Fortunately, Celebrity Guest Host Andy Berg and Lewis, a man who single-handedly beat up an entire college acapella squad and then tossed them into Lake Michigan because he felt their version of In The Navy was some stolen valor bullshit, will be there to keep it cool. There will obviously be cold beers and mixers to beat that heat as well. And if you do well enough at Trivia, those frosty beverages might even be free. 

So get to the Up & Under tonight for your chance to win. The show starts at 7pm. See you there.

 

The Trivia Boys of Summer

Rejoice! Trivia Players! This is one of those great weeks during which we have all of the questions and answers written before the week even starts. I don’t want to say that after nine and a half years, we’re organized.
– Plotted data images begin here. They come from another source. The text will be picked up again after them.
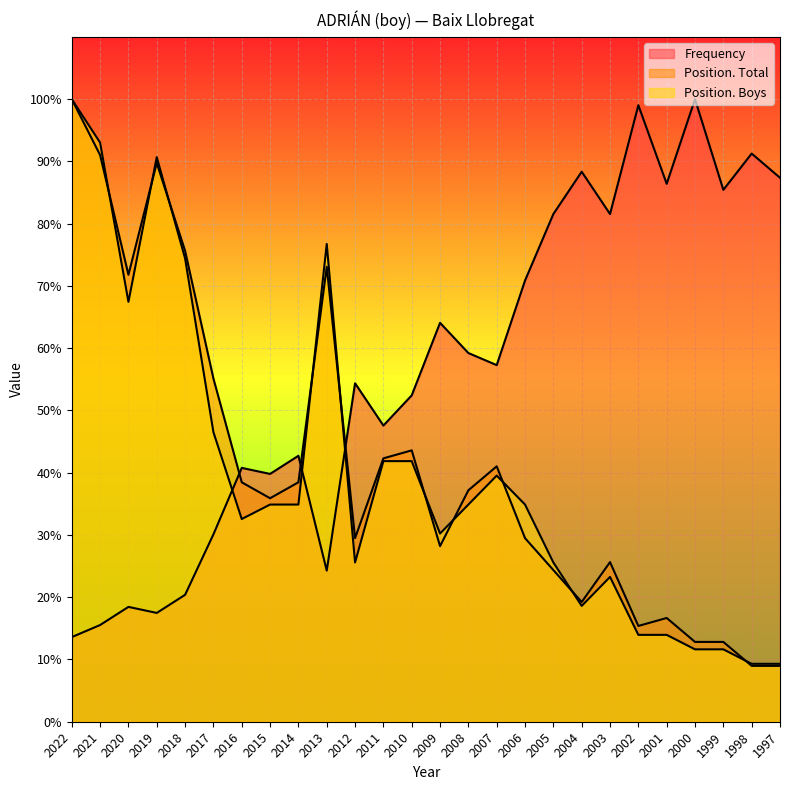

What value does the Position. Total series have at 2016?

38.5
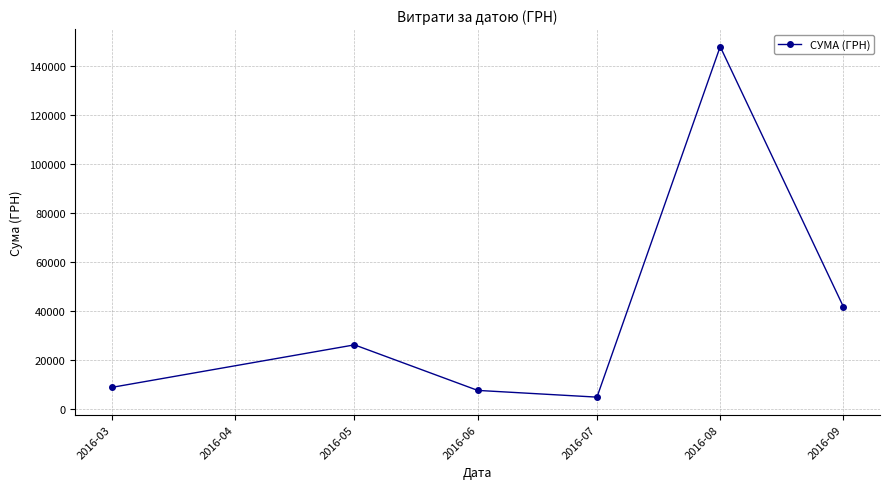

What is the smallest value displayed?

4982.0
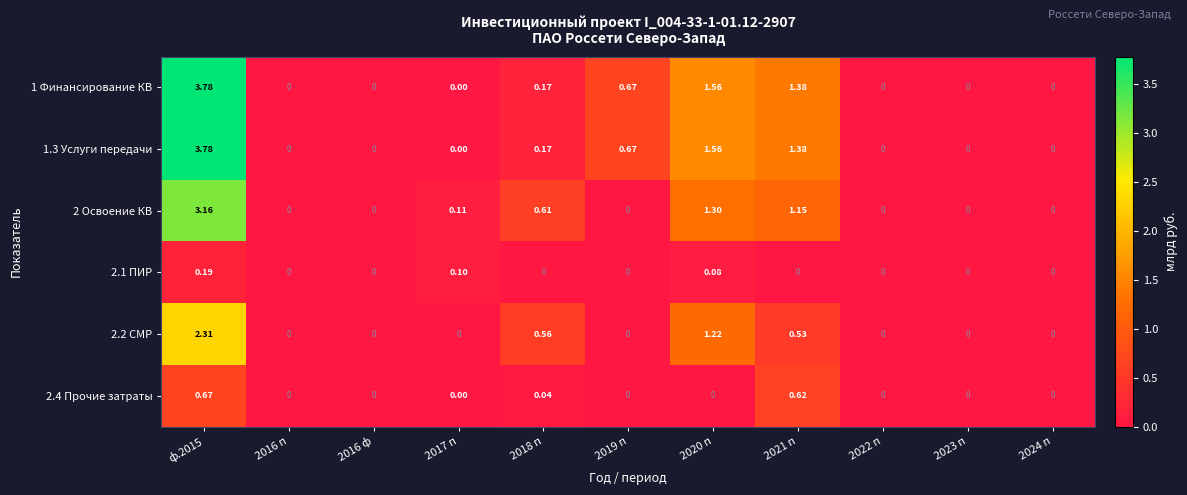

Count the number of categories in the chart.

11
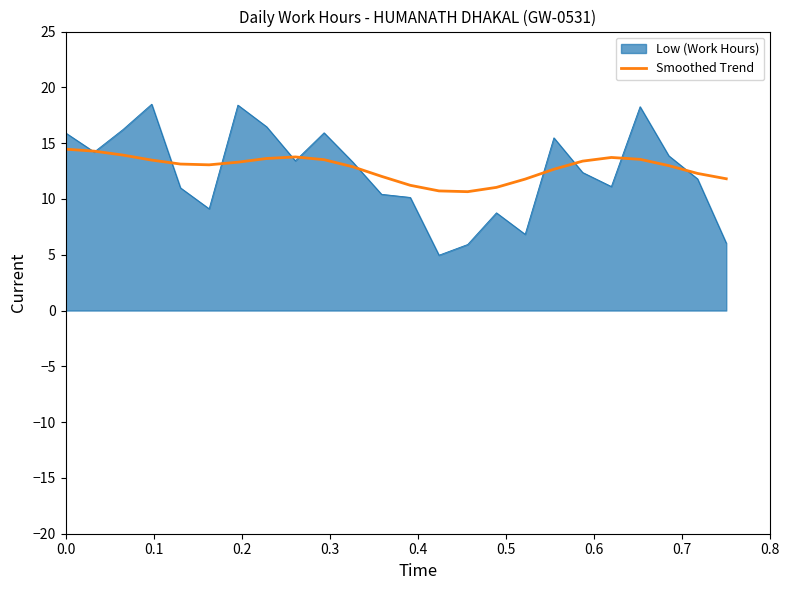

List the series in order of their peak value, highest first.

Low (Work Hours), Smoothed Trend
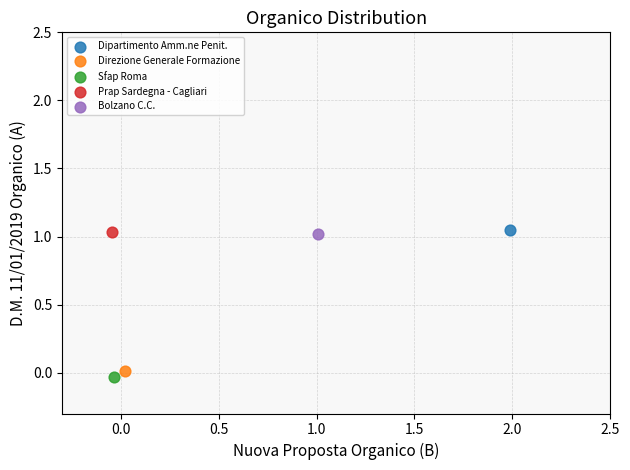

What are all the series names shown in the legend?

Dipartimento Amm.ne Penit., Direzione Generale Formazione, Sfap Roma, Prap Sardegna - Cagliari, Bolzano C.C.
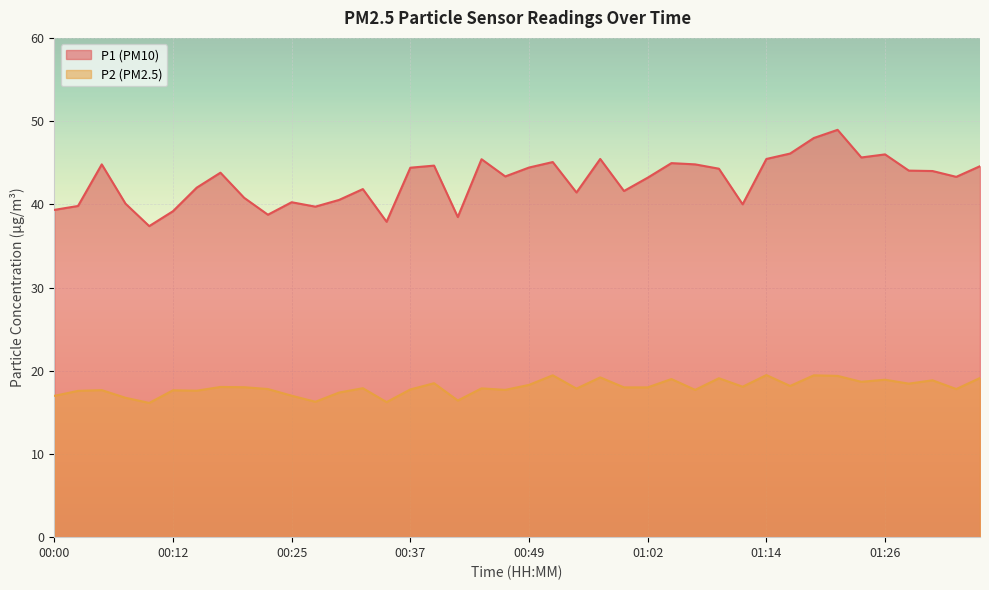

How many data points does each series have?

40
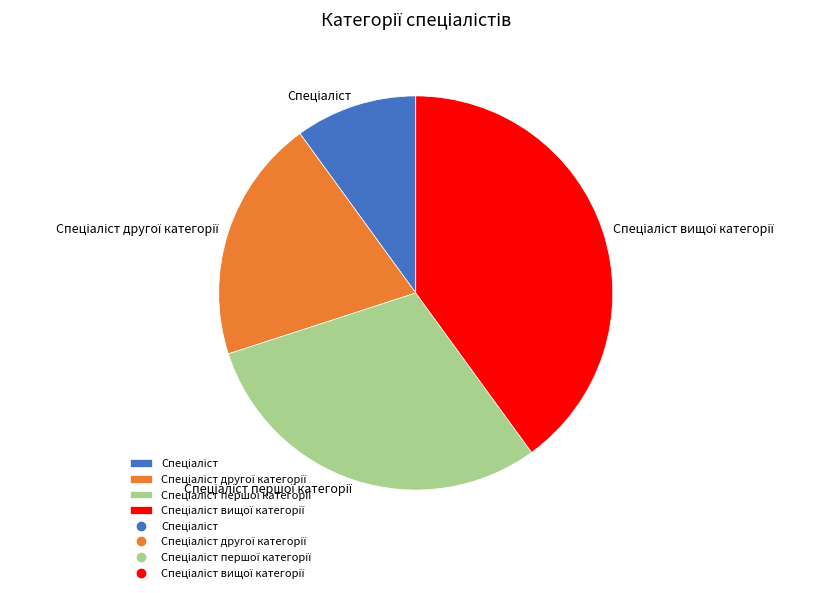

Is there a majority slice in this chart?

No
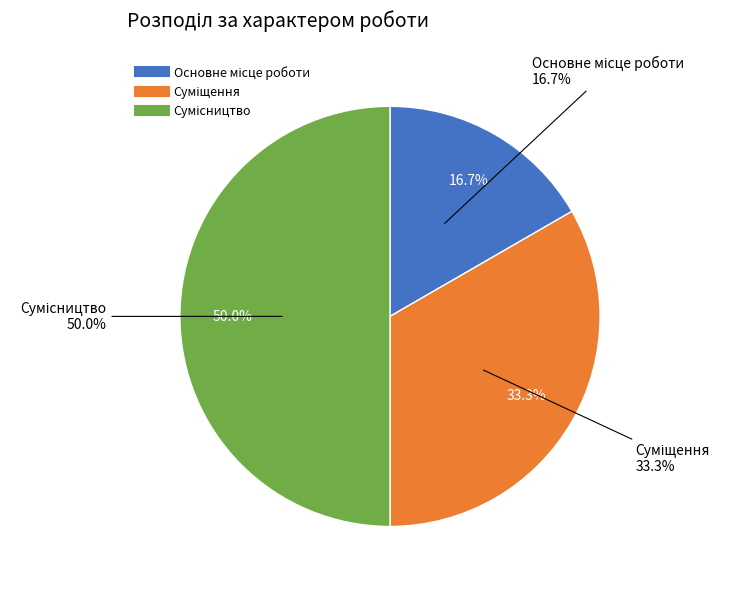

Which category has the smallest portion of the pie?

Основне місце роботи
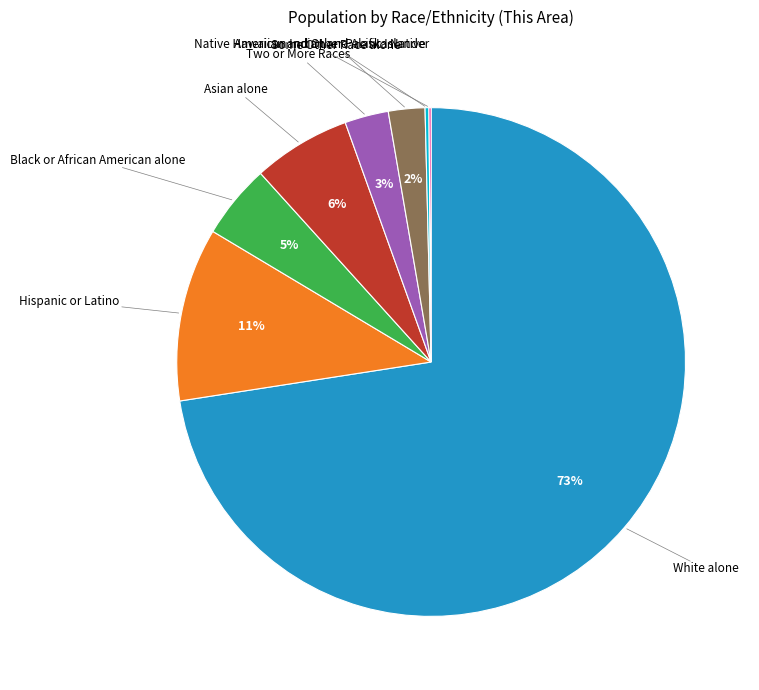

To the nearest percent, what is the average slice percentage?

12%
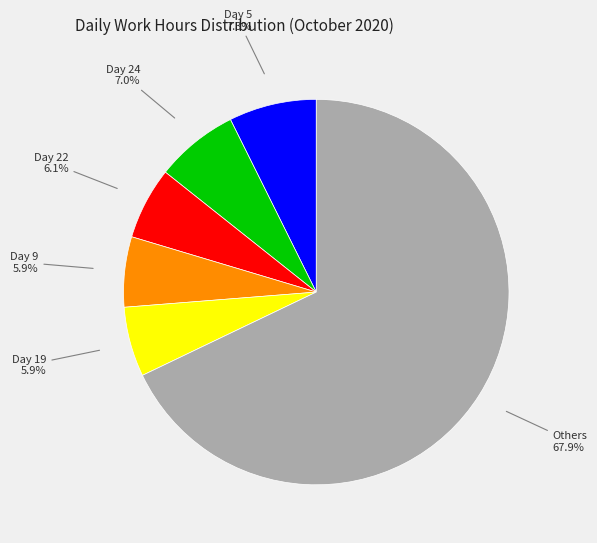

Is there a majority slice in this chart?

Yes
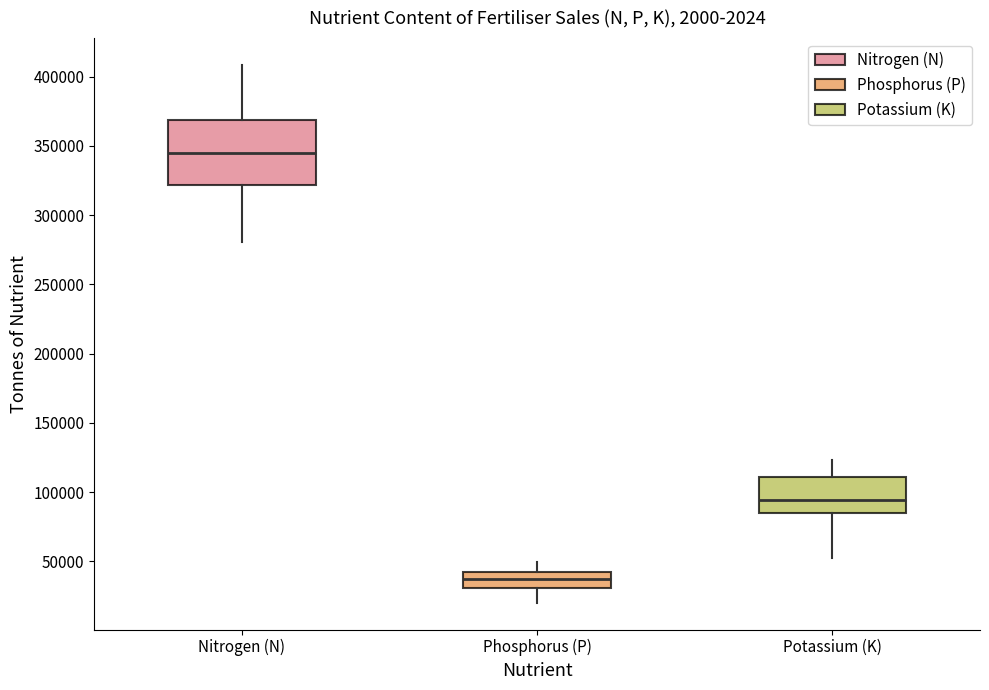

Reading left to right, read every box against the y-axis: the position of its median line, the range the box covers, and the ends of its whiskers. The values are not printed on the chart, so give them approximately, as read against the axis.

Nitrogen (N): median 345000, box 320000 to 370000, whiskers 280000 to 410000
Phosphorus (P): median 35000, box 30000 to 45000, whiskers 20000 to 50000
Potassium (K): median 95000, box 85000 to 110000, whiskers 50000 to 125000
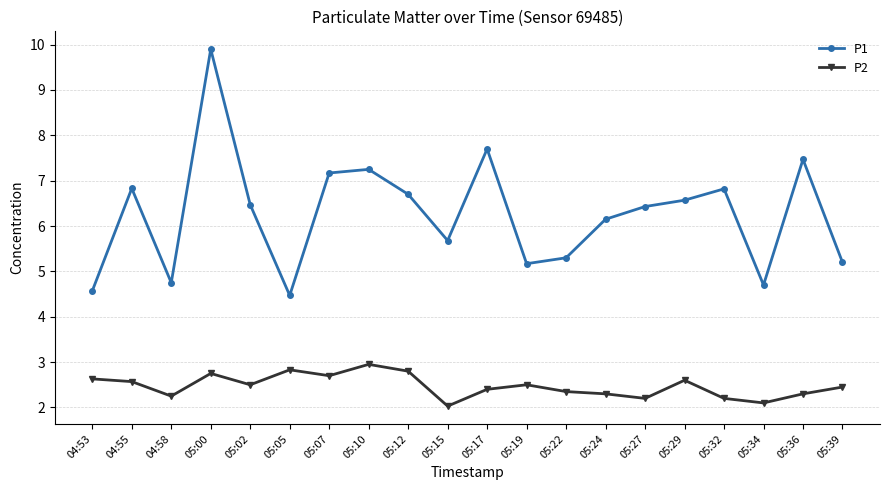

Does the chart have visible grid lines?

Yes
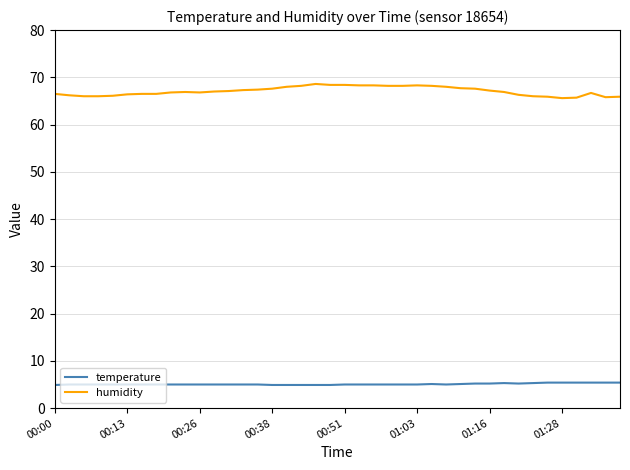

List the series in order of their overall mean, highest first.

humidity, temperature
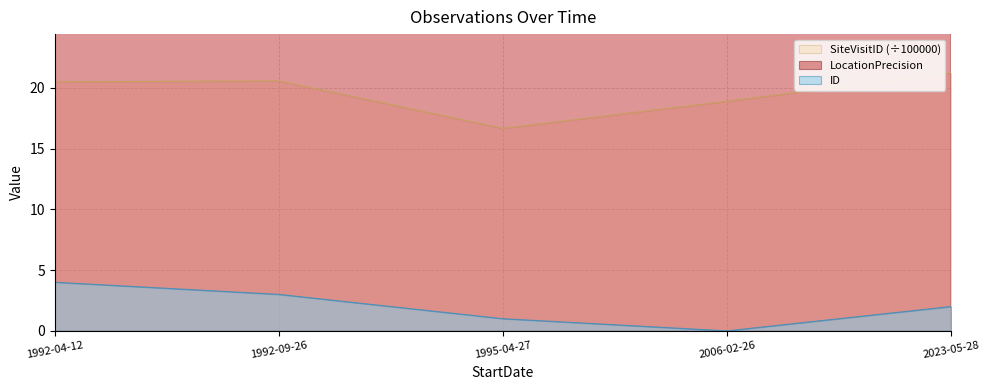

The ID series shows -2.7 at 2006-02-26. True or false?

False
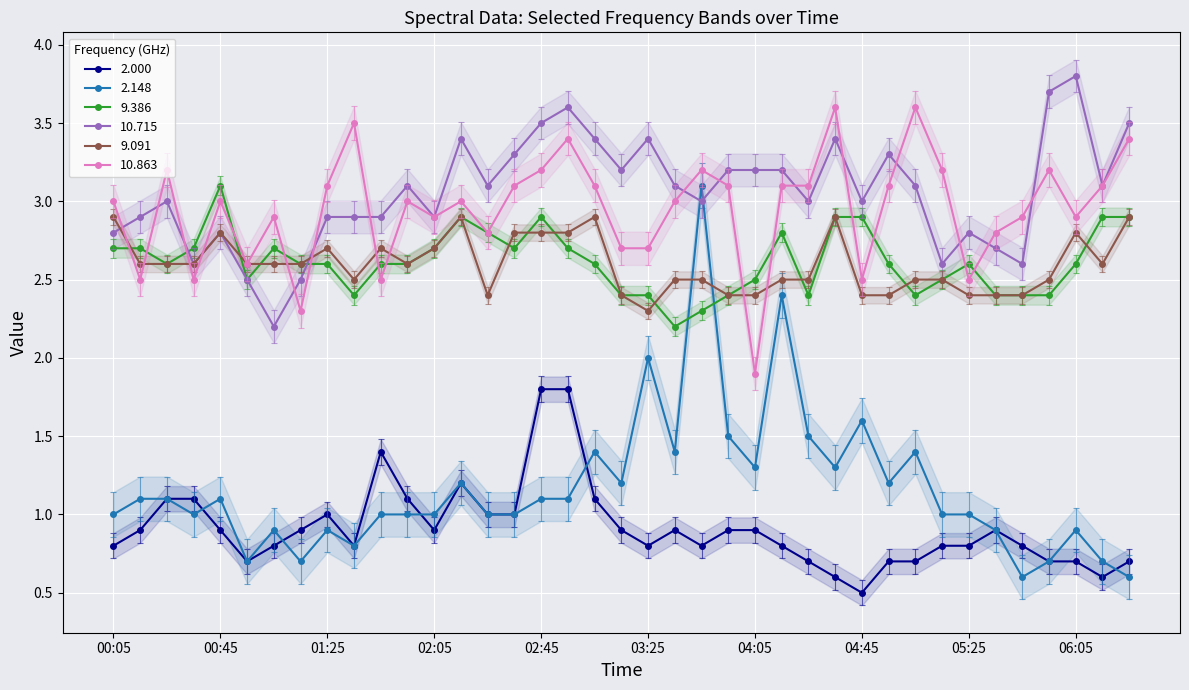

What is the label of the 25th point from the left?

04:05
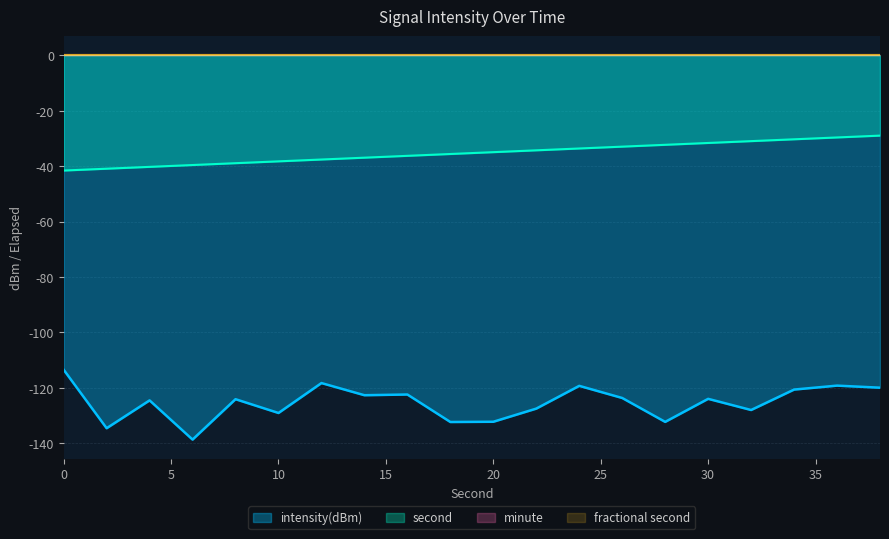

What is the value of the second point at the 13th from the left?

-33.6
But, we’re getting there. 

Perhaps it’s the chill vibes of summer that have enabled us to achieve this fete. But then again, it’s not like Lewis had his laptop at the beach. His toes getting little rhythmic smooches from the waves while he bangs out questions and crafts a moon landing conspiracy about how if you look at the reflection in the visor of Buzz Aldrin’s spaceman helmet you can clearly see Dick Cheney watching .gifs of September 11 attacks while jerking off with salt. 

Maybe it was Nick, really capturing the essence of summer and embracing the sun bleached streaks in his beard. You’d think by the looks of those natural, tropical highlights he’s been doing summer right. 

And what about me? You might think I’m milking every last moment out of summer, bouncing from cook out to cook out, with the top off the Jeep, skipping between tracks on the Soko album I Thought I Was an Alien, Ragana’s You Take Nothing and Destruction, Not Reformation by Book of Sand, a Coors Light Party Ball riding shotgun and just waiting to be cracked open. 

C’mon, you know trivia is an indoor sport. This week we put in the work and you’re all going to reap the benefits. Nick is kicking it off at Company Brewing. As league play rolls on, he’s bringing extra summertime heat with categories like Know Your Produce, Catholicism and Celebrity Vineyards. All that starts tonight at 7pm.   

As for Nick’s summertime look, I can tell you that with Sun In Tropical Breeze spray-in hair lightener it’s Sun In, salon out. He’s also stacked like six layers of bronzer on that skin.